Dan Doyle is not happy Lathrop is discussing flood issues behind closed doors.
The Lathrop landowner– a regular fixture at Lathrop city council meetings anytime something on the agenda comes within a stone’s throw of his Dos Reis Road parcel – went to one of the meetings to see exactly what the city’s plan was moving forward, he was met with not just a cold shoulder, but the cold vinyl paint as the door was squarely shut in his face.
Doyle wasn’t a happy camper.
But according to Lathrop City Attorney Salvador Navarrete, the city had no obligation to hold the door open for Doyle or anybody else in the public at this juncture – especially since there weren’t three members of the council present to discuss city business behind closed doors. Since no open meeting laws were violated, Navarrete said that it was well within the city’s right to continue its fact-finding mission with the developers that have and are expected to continue funding the city’s response to Senate Bill 5. It is a statewide venture that will force cities that have at least some portion of their sphere of influence fall within the 200-year flood plain to overhaul existing levees if they plan on continuing development.

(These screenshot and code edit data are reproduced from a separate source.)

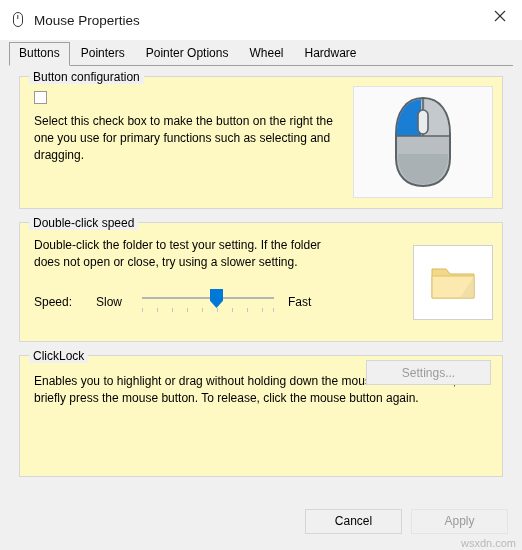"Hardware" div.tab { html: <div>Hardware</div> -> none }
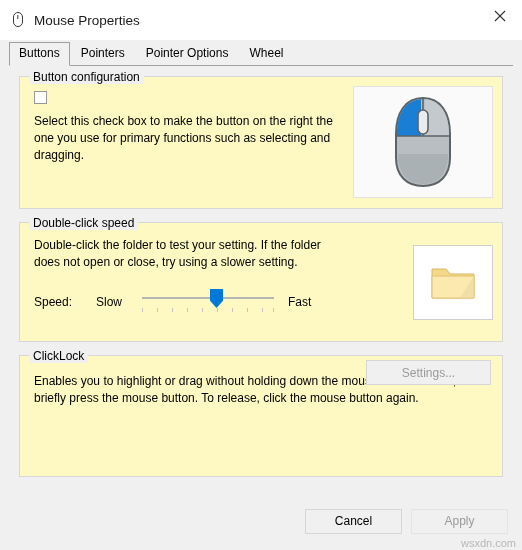"Button configuration" .group { background: #fef9c3 -> #0f766e }
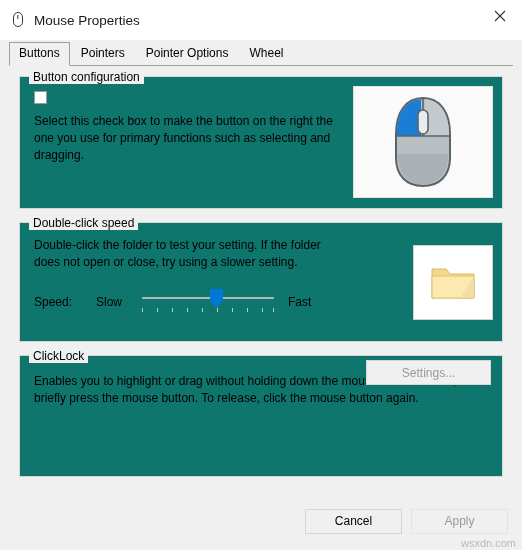"OK" div.dlgbtn { html: none -> <div>OK</div> }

Lathrop has used a fund setup and paid for by developers to cover some of the early engineering work required to formulate an SB5 strategy. Doing the actual work to the levees — converting them into the “super levees” that first burst onto the scene when River Islands did the world voluntarily to ease fears of government regulators and prospective homeowners — will take an excessive amount of money and likely be a multi-city effort.